Here is the curve of a helix parametrized by its arc length $\alpha(s) = ( a\cos(\frac{s}{c}), a\sin(\frac{s}{c}), b(\frac{s}{c}) ), s \in \mathbb{R}$ such that a$^2$ + b$^2$ = c$^2$.
The curvature of the helix is k(s) = |$ \alpha ''$(s)| = $\frac{a}{c^2}$.
I am trying to figure out the meaning of curvature. What does it mean for the curvature to be equal to 1, greater than 1, and less than 1 (but of course greater than 0). i.e what happens to the curve in those three cases?
On
Let's rename $a=r$ and $b=h$ as usual.

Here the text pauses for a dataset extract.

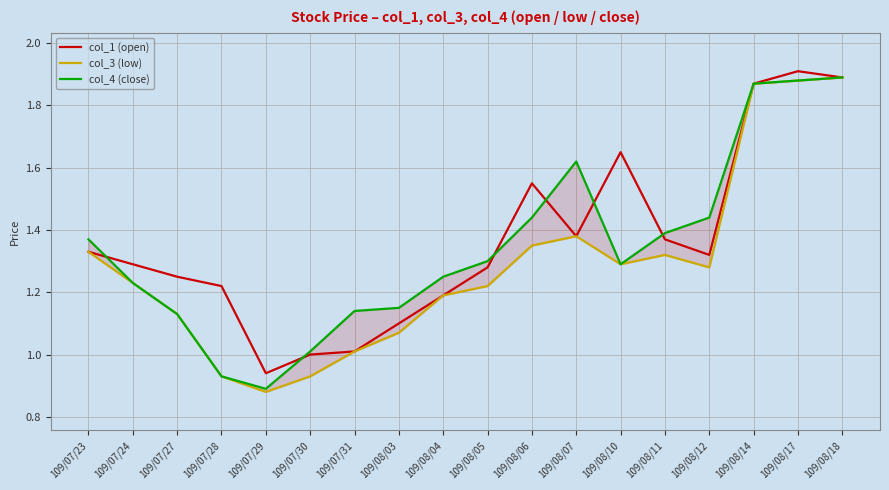

What is the maximum value shown in the chart?

1.9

Consider a helix with curvature $\kappa$. It follows that $r/(r^2+h^2)=\kappa\iff h^2=r/\kappa-r^2$, that is $(r,h)$ lies on a circle centered at $(1/2\kappa,0)$ with radius $1/2\kappa$. Let's play with that!
What do helices with $\kappa=0.1$ look like? Well, $(r,h)$ could be $(2,4)$, $(5,5)$ or $(8,4)$. In general, for a given $\kappa$, $(r,h)$ could be $(1/(2\kappa),1/(2\kappa))$, that is, the maximum height of a helix for given $\kappa$ is $1/(2\kappa)$ whereas the maximum radius must be less than $1/\kappa$.

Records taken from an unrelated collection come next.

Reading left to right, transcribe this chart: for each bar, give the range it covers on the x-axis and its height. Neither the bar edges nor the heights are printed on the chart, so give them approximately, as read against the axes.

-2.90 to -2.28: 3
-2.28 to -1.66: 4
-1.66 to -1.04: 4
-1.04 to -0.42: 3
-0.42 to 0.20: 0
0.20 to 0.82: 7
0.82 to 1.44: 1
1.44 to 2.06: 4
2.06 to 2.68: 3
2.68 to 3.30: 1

Or consider two helices with curvatures $\kappa_1\geq\kappa_2$ sharing the same radius $r$. Then $h_2^2-h_1^2=\left(\frac{1}{\kappa_2}-\frac{1}{\kappa_1}\right)r$.
Radius of curvature (the reciprocal of curvature) is much easier to understand. The radius of curvature at a point on a curve is equal to the radius of the so-called osculating circle at the point. This is the circle that most closely matches the curve at the point. See here and here for more details. So, to understand radius of curvature at a point, zoom in on that point and imagine the curve being approximated (locally) by a circle.
Radius of curvature can take any value between zero (a sharp corner) and infinity (a straight line).